Schools will “of course” open on Monday, despite the threat of industrial action by the Association of Secondary Teachers in Ireland (ASTI), the Taoiseach has pledged, as he declared that children must not become “victims of the virus into the future”.
Micheál Martin said the Government would engage with the trade unions around their concerns, especially over concerns about the safety of teachers in a coronavirus surge.
Among those anxieties are the issues around opening windows for ventilation in the bitter cold of winter. But while ASTI members have authorised strike action, the Taoiseach and the Health Minister say all the evidence is that schools are safe.
“The positivity rate in schools is 2pc, compared with 8pc in the community,” Stephen Donnelly said. The Taoiseach emphasised: “Schools are safe. They are safer than being outside of the schools. A lot can occur outside the schools and come back in.”
Asked if secondary schools would reopen after the midterm break because of the looming ASTI action, he replied: “Yes. Of course they will open on Monday.” He added: “The Minister for Education, Norma Foley, has had ongoing meetings with all unions.
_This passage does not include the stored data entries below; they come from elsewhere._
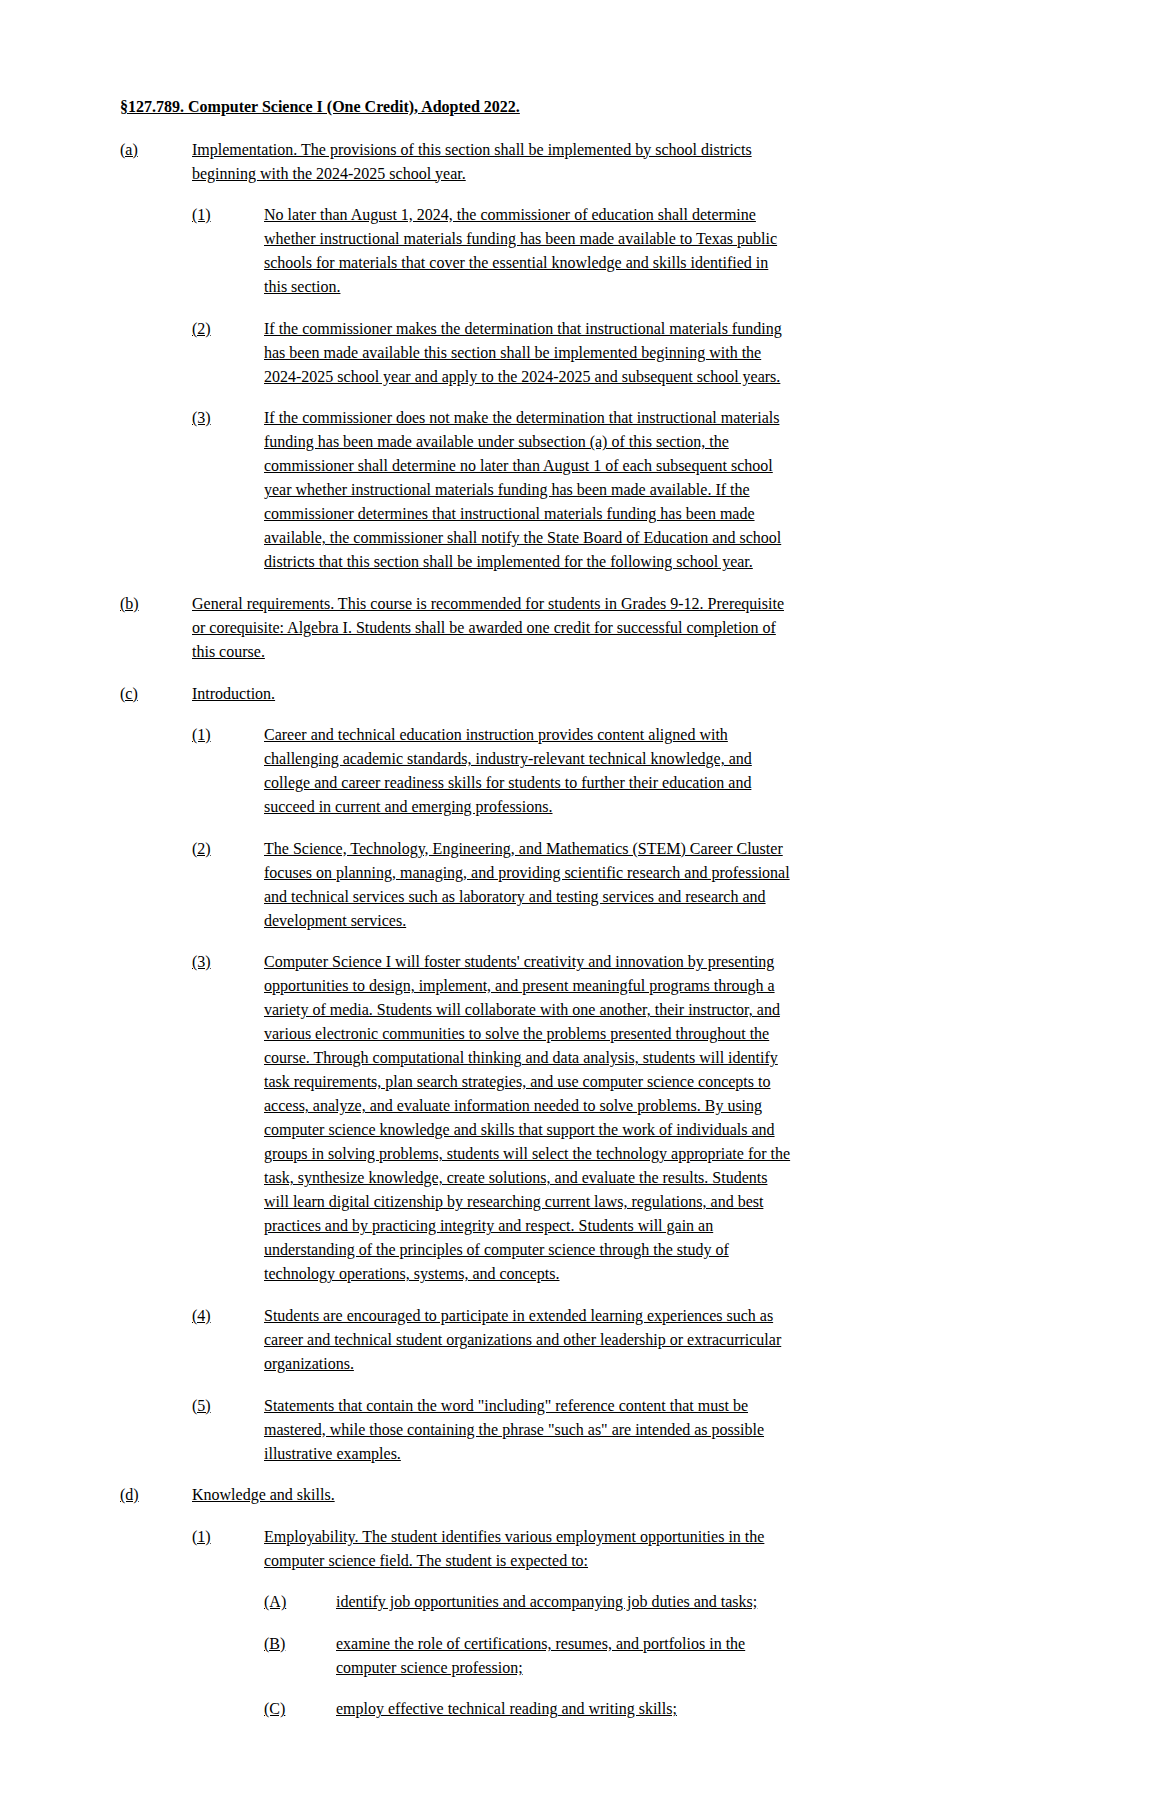§127.789. Computer Science I (One Credit), Adopted 2022.
(a)
Implementation. The provisions of this section shall be implemented by school districts beginning with the 2024-2025 school year.
(1)
No later than August 1, 2024, the commissioner of education shall determine whether instructional materials funding has been made available to Texas public schools for materials that cover the essential knowledge and skills identified in this section.
(2)
If the commissioner makes the determination that instructional materials funding has been made available this section shall be implemented beginning with the 2024-2025 school year and apply to the 2024-2025 and subsequent school years.
(3)
If the commissioner does not make the determination that instructional materials funding has been made available under subsection (a) of this section, the commissioner shall determine no later than August 1 of each subsequent school year whether instructional materials funding has been made available. If the commissioner determines that instructional materials funding has been made available, the commissioner shall notify the State Board of Education and school districts that this section shall be implemented for the following school year.
(b)
General requirements. This course is recommended for students in Grades 9-12. Prerequisite or corequisite: Algebra I. Students shall be awarded one credit for successful completion of this course.
(c)
Introduction.
(1)
Career and technical education instruction provides content aligned with challenging academic standards, industry-relevant technical knowledge, and college and career readiness skills for students to further their education and succeed in current and emerging professions.
(2)
The Science, Technology, Engineering, and Mathematics (STEM) Career Cluster focuses on planning, managing, and providing scientific research and professional and technical services such as laboratory and testing services and research and development services.
(3)
Computer Science I will foster students' creativity and innovation by presenting opportunities to design, implement, and present meaningful programs through a variety of media. Students will collaborate with one another, their instructor, and various electronic communities to solve the problems presented throughout the course. Through computational thinking and data analysis, students will identify task requirements, plan search strategies, and use computer science concepts to access, analyze, and evaluate information needed to solve problems. By using computer science knowledge and skills that support the work of individuals and groups in solving problems, students will select the technology appropriate for the task, synthesize knowledge, create solutions, and evaluate the results. Students will learn digital citizenship by researching current laws, regulations, and best practices and by practicing integrity and respect. Students will gain an understanding of the principles of computer science through the study of technology operations, systems, and concepts.
(4)
Students are encouraged to participate in extended learning experiences such as career and technical student organizations and other leadership or extracurricular organizations.
(5)
Statements that contain the word "including" reference content that must be mastered, while those containing the phrase "such as" are intended as possible illustrative examples.
(d)
Knowledge and skills.
(1)
Employability. The student identifies various employment opportunities in the computer science field. The student is expected to:
(A)
identify job opportunities and accompanying job duties and tasks;
(B)
examine the role of certifications, resumes, and portfolios in the computer science profession;
(C)
employ effective technical reading and writing skills;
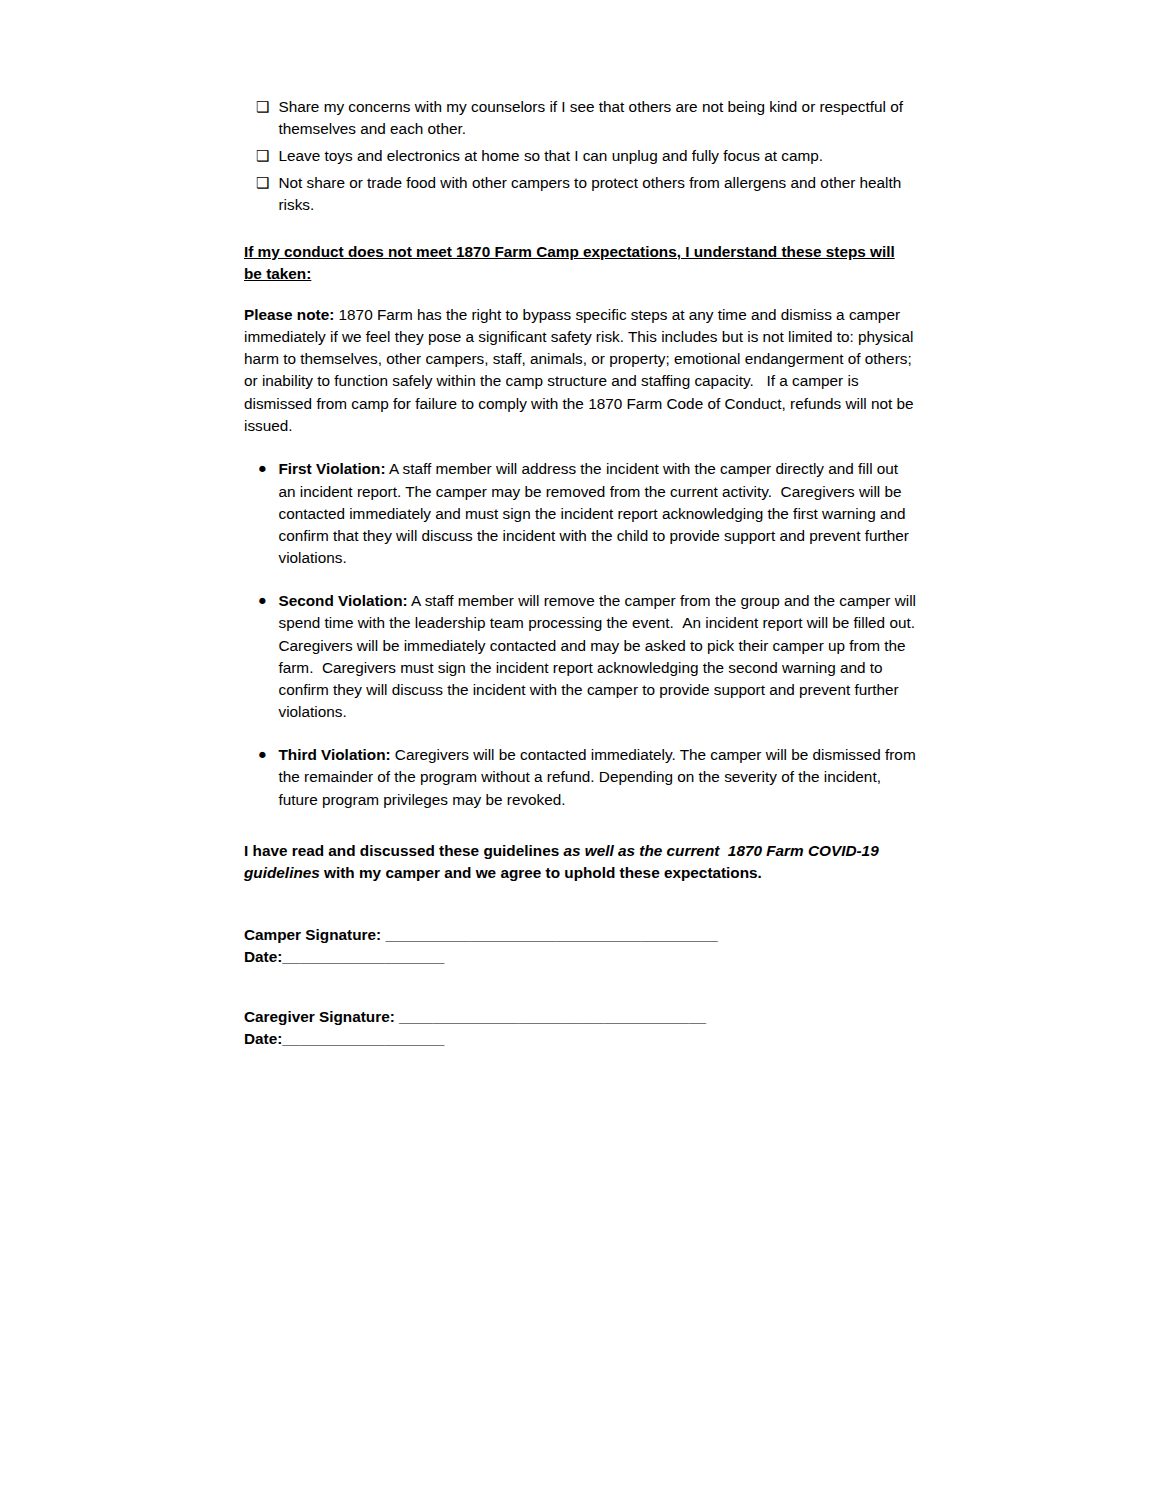Share my concerns with my counselors if I see that others are not being kind or respectful of themselves and each other.
Leave toys and electronics at home so that I can unplug and fully focus at camp.
Not share or trade food with other campers to protect others from allergens and other health risks.
If my conduct does not meet 1870 Farm Camp expectations, I understand these steps will be taken:
Please note: 1870 Farm has the right to bypass specific steps at any time and dismiss a camper immediately if we feel they pose a significant safety risk. This includes but is not limited to: physical harm to themselves, other campers, staff, animals, or property; emotional endangerment of others; or inability to function safely within the camp structure and staffing capacity. If a camper is dismissed from camp for failure to comply with the 1870 Farm Code of Conduct, refunds will not be issued.
First Violation: A staff member will address the incident with the camper directly and fill out an incident report. The camper may be removed from the current activity. Caregivers will be contacted immediately and must sign the incident report acknowledging the first warning and confirm that they will discuss the incident with the child to provide support and prevent further violations.
Second Violation: A staff member will remove the camper from the group and the camper will spend time with the leadership team processing the event. An incident report will be filled out. Caregivers will be immediately contacted and may be asked to pick their camper up from the farm. Caregivers must sign the incident report acknowledging the second warning and to confirm they will discuss the incident with the camper to provide support and prevent further violations.
Third Violation: Caregivers will be contacted immediately. The camper will be dismissed from the remainder of the program without a refund. Depending on the severity of the incident, future program privileges may be revoked.
I have read and discussed these guidelines as well as the current 1870 Farm COVID-19 guidelines with my camper and we agree to uphold these expectations.
Camper Signature: _______________________________________ Date:___________________
Caregiver Signature: ____________________________________ Date:___________________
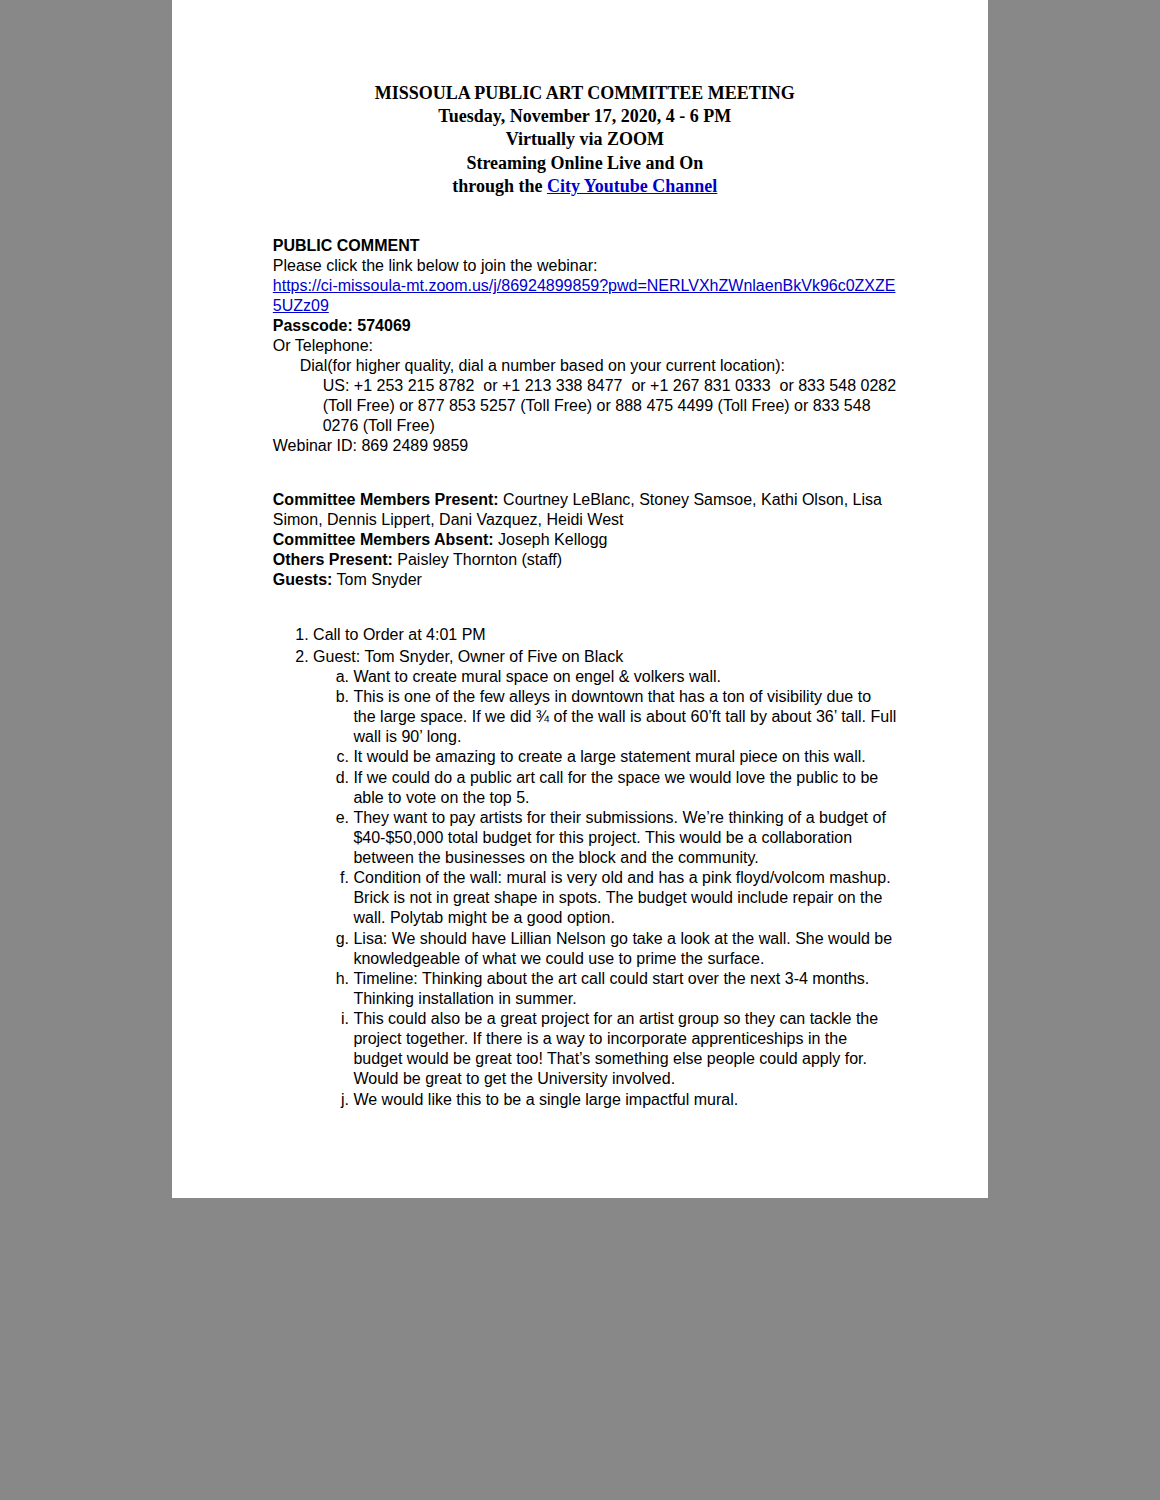MISSOULA PUBLIC ART COMMITTEE MEETING
Tuesday, November 17, 2020, 4 - 6 PM
Virtually via ZOOM
Streaming Online Live and On
through the City Youtube Channel
PUBLIC COMMENT
Please click the link below to join the webinar:
https://ci-missoula-mt.zoom.us/j/86924899859?pwd=NERLVXhZWnlaenBkVk96c0ZXZE5UZz09
Passcode: 574069
Or Telephone:
Dial(for higher quality, dial a number based on your current location):
US: +1 253 215 8782 or +1 213 338 8477 or +1 267 831 0333 or 833 548 0282 (Toll Free) or 877 853 5257 (Toll Free) or 888 475 4499 (Toll Free) or 833 548 0276 (Toll Free)
Webinar ID: 869 2489 9859
Committee Members Present: Courtney LeBlanc, Stoney Samsoe, Kathi Olson, Lisa Simon, Dennis Lippert, Dani Vazquez, Heidi West
Committee Members Absent: Joseph Kellogg
Others Present: Paisley Thornton (staff)
Guests: Tom Snyder
Call to Order at 4:01 PM
Guest: Tom Snyder, Owner of Five on Black
Want to create mural space on engel & volkers wall.
This is one of the few alleys in downtown that has a ton of visibility due to the large space. If we did ¾ of the wall is about 60’ft tall by about 36’ tall. Full wall is 90’ long.
It would be amazing to create a large statement mural piece on this wall.
If we could do a public art call for the space we would love the public to be able to vote on the top 5.
They want to pay artists for their submissions. We’re thinking of a budget of $40-$50,000 total budget for this project. This would be a collaboration between the businesses on the block and the community.
Condition of the wall: mural is very old and has a pink floyd/volcom mashup. Brick is not in great shape in spots. The budget would include repair on the wall. Polytab might be a good option.
Lisa: We should have Lillian Nelson go take a look at the wall. She would be knowledgeable of what we could use to prime the surface.
Timeline: Thinking about the art call could start over the next 3-4 months. Thinking installation in summer.
This could also be a great project for an artist group so they can tackle the project together. If there is a way to incorporate apprenticeships in the budget would be great too! That’s something else people could apply for. Would be great to get the University involved.
We would like this to be a single large impactful mural.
My sense is that there is a good working relationship between all the sides.”
There was a general desire to keep our schools open, he said, for the physical and mental wellbeing of students.
“To me, children being at school is essential for their mental wellbeing and their socialisation, and also in terms of their life chances subsequently.
“So this is a very important national objective for the country, that we look after this generation of children, and that they don't become victims of this virus into the future.”
However, in response to criticism from teaching unions, he added: “We will do everything we possibly can to support teachers, as well as school secretaries and everyone who works in that environment, to keep schools safe.
“There will be more regular engagement between public health at national level and the teaching unions, and weekly updates in terms of any issues.
“We can always improve, and we want to do that, working in partnership with everybody in education.”
Mr Martin said there would also be additional supports allocated to schools before the end of the year, to ensure they can meet infrastructure requirements. But he admitted the present “different type of learning” under Covid restrictions was not easy for anyone.
"The Government was not underestimating the impact. Friends of mine who are teachers, I keep in touch with them to just get a sense of what it's like, and they're coping. They want to be in school, they really get the importance of it for the children's development.”